Überall in Sachsen ist jederzeit mit dem Wolf zu rechnen, sagt Landesamt-Pressesprecherin Karin Bernhardt. Auf der Suche nach einem Territorium oder einem Paarungspartner wandern die Jungwölfe mehrere hundert Kilometer. Mancherorts sind die Tiere nur auf der Durchreise oder halten sich nur kurz auf. Bietet das Gebiet ausreichend Nahrung, insbesondere wildlebende Huftiere, und Rückzugsräume, kann ein Wolf sesshaft werden und ein Territorium für sich beanspruchen.

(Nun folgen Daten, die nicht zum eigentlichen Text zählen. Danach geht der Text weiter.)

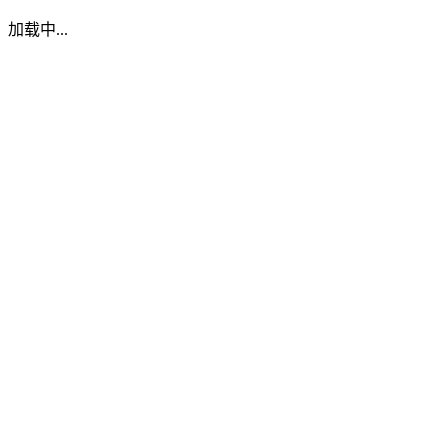
加载中...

Zwei bestätigte Wolfsrudel im Landkreis SOE

Im Monitoringjahr 2022/2023 wurden in Sachsen zwei Wolfsrudel bestätigt, deren Territorien zumindest zum Teil im Landkreis Sächsische Schweiz-Osterzgebirge liegen. Es sind die Rudel Hohwald und Massenei. Drei Wolfsterritorien haben ihren Schwerpunkt in der Tschechischen Republik und werden dort gezählt, ihre Territorien reichen jedoch auch zum Teil nach Sachsen und in den Landkreis SOE.

Jana Löser weiß, es gibt keine hundertprozentige Sicherheit. Und dass die Wölfe wieder verschwinden, wird auch nicht passieren. Als sie das erste Mal über die Elbe kamen, war das so ein Moment. Nun sind sie ganz nah. Genau darauf will Jana Löser hinweisen.